A self-described ‘voyeur of the Cape Historical Society,’ Younge looks to places of past glamour and pervading nostalgia, to those ‘diamonds that have lost their shine.’ Even the Mount Nelson Hotel – in High Tea and Higher Expectations – appears now to be lacking. Perhaps, as she suggests, the diamond was always quartz. The crowd is comparatively restrained for Younge (no misplaced nudes, no murders; only unexpected penguins). However, a less discrete and aspirant clientele – frog, dog, rocking horse – convene at the Royal Hotel, a three-star establishment in downtown Durban. Only the now-shuttered funfair on the nearby beachfront is uncharacteristically quiet, yet the scene is no less unsettling for it. One cannot help but feel that the party is over, that everyone has gone, packed up, skipped town. A storm gathers out to sea; the carnival atmosphere replaced with expectant humidity. To Younge, the empty fairground signals something more than a bygone time – the necessary end of child’s play. But any suggestion of sentimentality is quashed by the pun in the work’s title: A Sweeping Moment on the Carousel of Happiness.

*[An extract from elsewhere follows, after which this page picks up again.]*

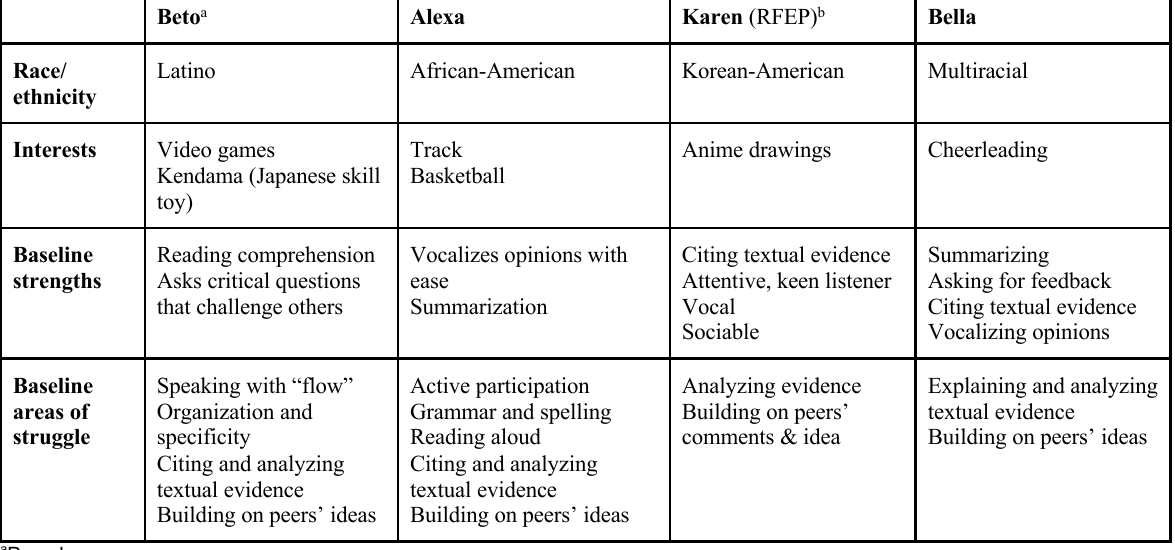
Table 2: Nina’s Discussion Engagement Profiles for her Four Focal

Pivoting to personal histories, Tit for Tat recalls adolescent idols cut from magazines, those miscast assortments of pop culture’s gods: celebrities, film characters, the month’s cover girls – or here, E.T., Green Day, and two models from an old South African edition of Scope. An imagined time capsule from the far boundary of childhood, complete with ornamental frames, these keepsake cut-outs give pithy expression to teenage infatuations, envies, and ambitions. Recollections of youth follow a more melancholy (even ominous) line in My enemies have succeeded, a painterly series of luckless rabbits. Life-size and gently shaded, they are startling for their apparent naturalism; the works’ merino wool a closesynonym for downy fur. The soft animals – each described with a fleshy wound that recalls some recent, fatal tragedy – are to the artist ‘an ode to first loss’ and with it ‘a loss of innocence.’ But they are also, Younge suggests, an ode to forgotten aspirations, to a long-held desire since discarded: I wish I were a painter.
Further works speak to ‘passing time’ in its verb form – or killing time, in the case of Keep Calm and Carrion, which reprises the happy violence familiar to Younge’s work. For Submit to Me, a reworked readymade, the artist embellished a fireplace screen featuring a ‘historical’ tapestry of two suitors playing guitars to a reluctant audience. Younge doubles down on the scene’s unease, revealing what was once intended as a charming romantic interlude to be a social horror. The addition of wedding décor, a white gown, bridesmaids, and best man recast the tapestry as a 90s daytime television drama. That time rolls on, and the mores of courtship change, is here an ambivalent blessing. In celebration of Valentine’s Day, which coincides with the exhibition’s opening, a pair of decorative felt boxer shorts suggest an alternative, sartorial means of declaring one’s intentions.
To everything, its time. All things must be left behind – childhood pets, adolescent fancies, claims to glamour, uninvited serenades. In A Tight Squeeze, the past is reviewed with something like forbearance; neither longed for nor dismissed, but simply marked as a metronome marks time’s passage. Yet perhaps there remains a single regret. Among the thoughts that recur to Younge as she works is a repeated phrase: ‘The moment was gone because he’d waited too long.’